Note: The "kernal_type", "kernal_tau", and "kernal_parameter" can be modified according to the performance for a specific task.

## Generate algebraic graph-assisted bidirectional transformer-based Fingerprints (AGBT-FPs)
mkdir "./examples/AGBT-FPs/"
python "./agbt_pro/feature_analysis.py" --train_x_f1 "./examples/AG_FPs/example_train_Lap_Lorentz_10.0_tau_0.5.npy" --train_x_f2 "./examples/AG_FPs/example_train_Lap_Exponential_20.0_tau_0.5.npy" --train_x_f3 "./examples/BT_FPs/examples_bt_train_features.npy" --train_y "./examples/data/example_train_y.npy" --test_x_f1 "./examples/AG_FPs/example_valid_Lap_Lorentz_10.0_tau_0.5.npy" --test_x_f2 "./examples/AG_FPs/example_valid_Lap_Exponential_20.0_tau_0.5.npy" --test_x_f3 "./examples/BT_FPs/examples_bt_valid_features.npy" --test_y "./examples/data/logp_FDA_label.npyexample_valid_y.npy" --features_norm --save_folder_path "./examples/AGBT-FPs/" --n_estimators 10000 --n_workers -1 --max_depth 7 --min_samples_split 3 --random_seed 1234 --n_select_features 512

For the data in the example, the entire process took less than 40 minutes.

<a name="Note"></a>

Note

(Update: 2021-11) For those interested in pre-trained models (BT-FPs), we provide three recent updates pre-trained models.
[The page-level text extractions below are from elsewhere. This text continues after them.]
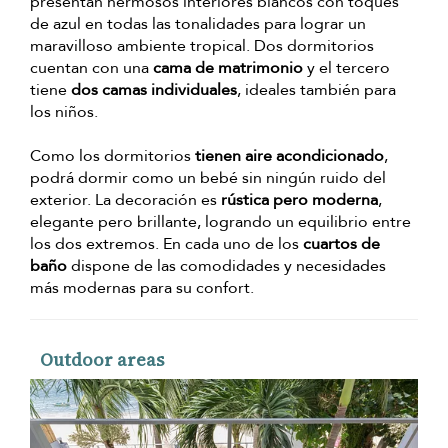
presentan hermosos interiores blancos con toques
de azul en todas las tonalidades para lograr un
maravilloso ambiente tropical. Dos dormitorios
cuentan con una
cama de matrimonio
y el tercero
tiene
dos camas individuales
, ideales también para
los niños.
Como los dormitorios
tienen aire acondicionado
,
podrá dormir como un bebé sin ningún ruido del
exterior. La decoración es
rústica pero moderna
,
elegante pero brillante, logrando un equilibrio entre
los dos extremos. En cada uno de los
cuartos de
baño
dispone de las comodidades y necesidades
más modernas para su confort.
Outdoor areas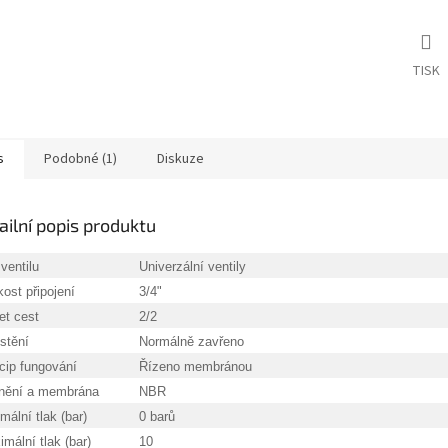
TISK
s
Podobné (1)
Diskuze
ailní popis produktu
ventilu
Univerzální ventily
kost připojení
3/4"
et cest
2/2
stění
Normálně zavřeno
cip fungování
Řízeno membránou
nění a membrána
NBR
mální tlak (bar)
0 barů
mální tlak (bar)
10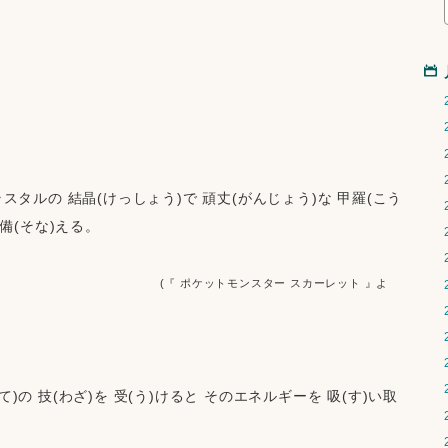
ラスタルの 結晶(けっしょう)で 頑丈(がんじょう)な 甲羅(こう
 備(そな)える。
                                                          (『 ポケットモンスター スカーレット 』よ
)の 技(わざ)を 受(う)けると そのエネルギーを 吸(す)い取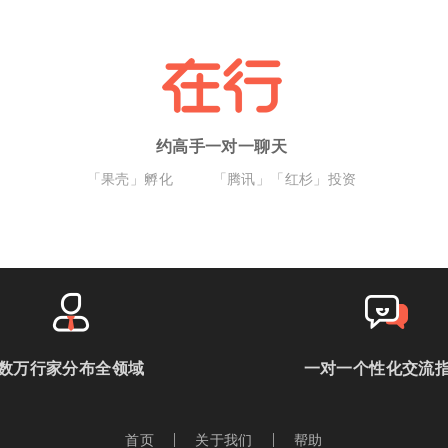
约高手一对一聊天
「果壳」孵化
「腾讯」「红杉」投资
数万行家分布全领域
一对一个性化交流
首页
关于我们
帮助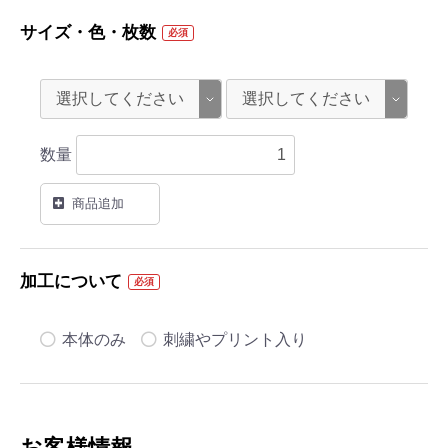
サイズ・色・枚数
必須
数量
商品追加
加工について
必須
本体のみ
刺繍やプリント入り
お客様情報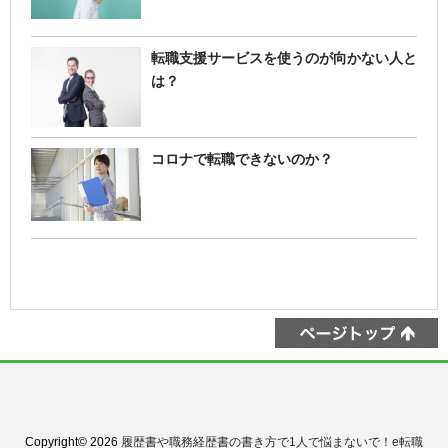
転職支援サービスを使うのが向かない人と
は？
コロナで転職できないのか？
Copyright© 2026
履歴書や職務経歴書の書き方で1人で悩まないで！e転職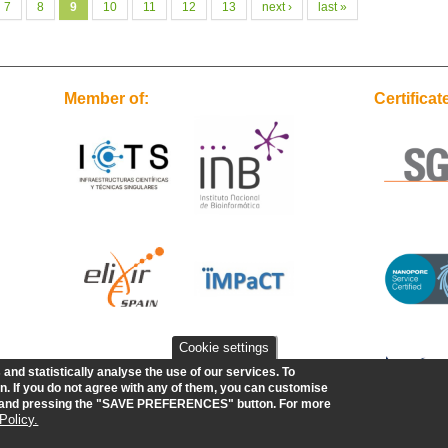
7
8
9
10
11
12
13
next ›
last »
Member of:
Certificat
Cookie settings
nd statistically analyse the use of our services.
To
. If you do not agree with any of them, you can customise
w and pressing the "SAVE PREFERENCES" button. For more
Policy.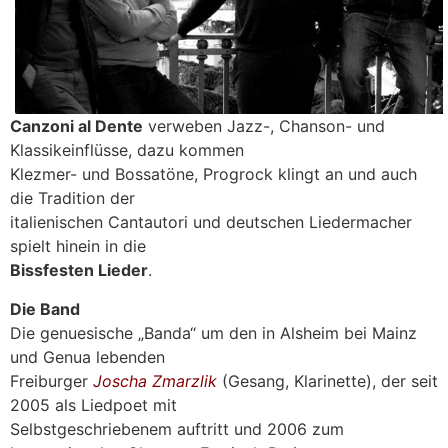
Canzoni al Dente
verweben Jazz-, Chanson- und
Klassikeinflüsse, dazu kommen
Klezmer- und Bossatöne, Progrock klingt an und auch
die Tradition der
italienischen Cantautori und deutschen Liedermacher
spielt hinein in die
Bissfesten Lieder
.
Die Band
Die genuesische „Banda“ um den in Alsheim bei Mainz
und Genua lebenden
Freiburger
Joscha Zmarzlik
(Gesang, Klarinette), der seit
2005 als Liedpoet mit
Selbstgeschriebenem auftritt und 2006 zum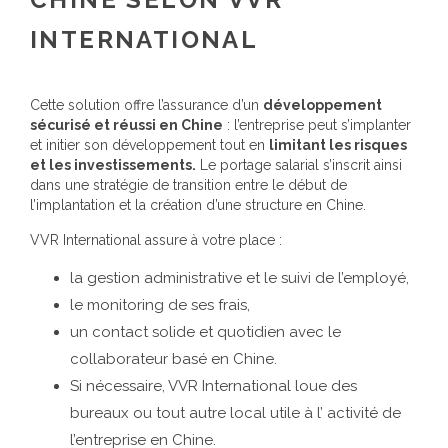
INTERNATIONAL
Cette solution offre l’assurance d’un
développement
sécurisé et réussi en Chine
: l’entreprise peut s’implanter
et initier son développement tout en
limitant les risques
et les investissements.
Le portage salarial s’inscrit ainsi
dans une stratégie de transition entre le début de
l’implantation et la création d’une structure en Chine.
VVR International assure à votre place :
la gestion administrative et le suivi de l’employé,
le monitoring de ses frais,
un contact solide et quotidien avec le
collaborateur basé en Chine.
Si nécessaire, VVR International loue des
bureaux ou tout autre local utile à l’ activité de
l’entreprise en Chine.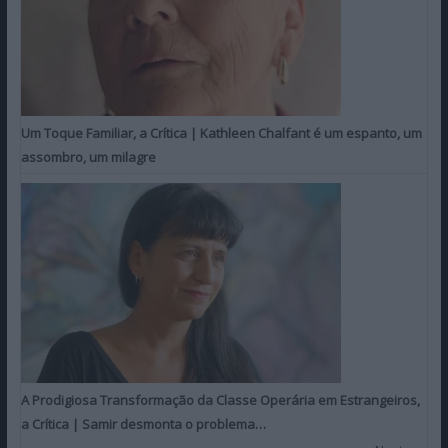
Um Toque Familiar, a Crítica | Kathleen Chalfant é um espanto, um
assombro, um milagre
A Prodigiosa Transformação da Classe Operária em Estrangeiros,
a Crítica | Samir desmonta o problema…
These include those based on Chembl27(1.9 million), PubChem(over 0.1 billion), and ZINC (over 0.6 billion) datasets. The source code and models are publicly abailable at https://github.com/WeilabMSU/PretrainModels

(Update: 2022-06) The data used in this work has been migrated. The Users can download the datasets at https://weilab.math.msu.edu/DataLibrary/3D/.

License

All codes released in this study is under the MIT License.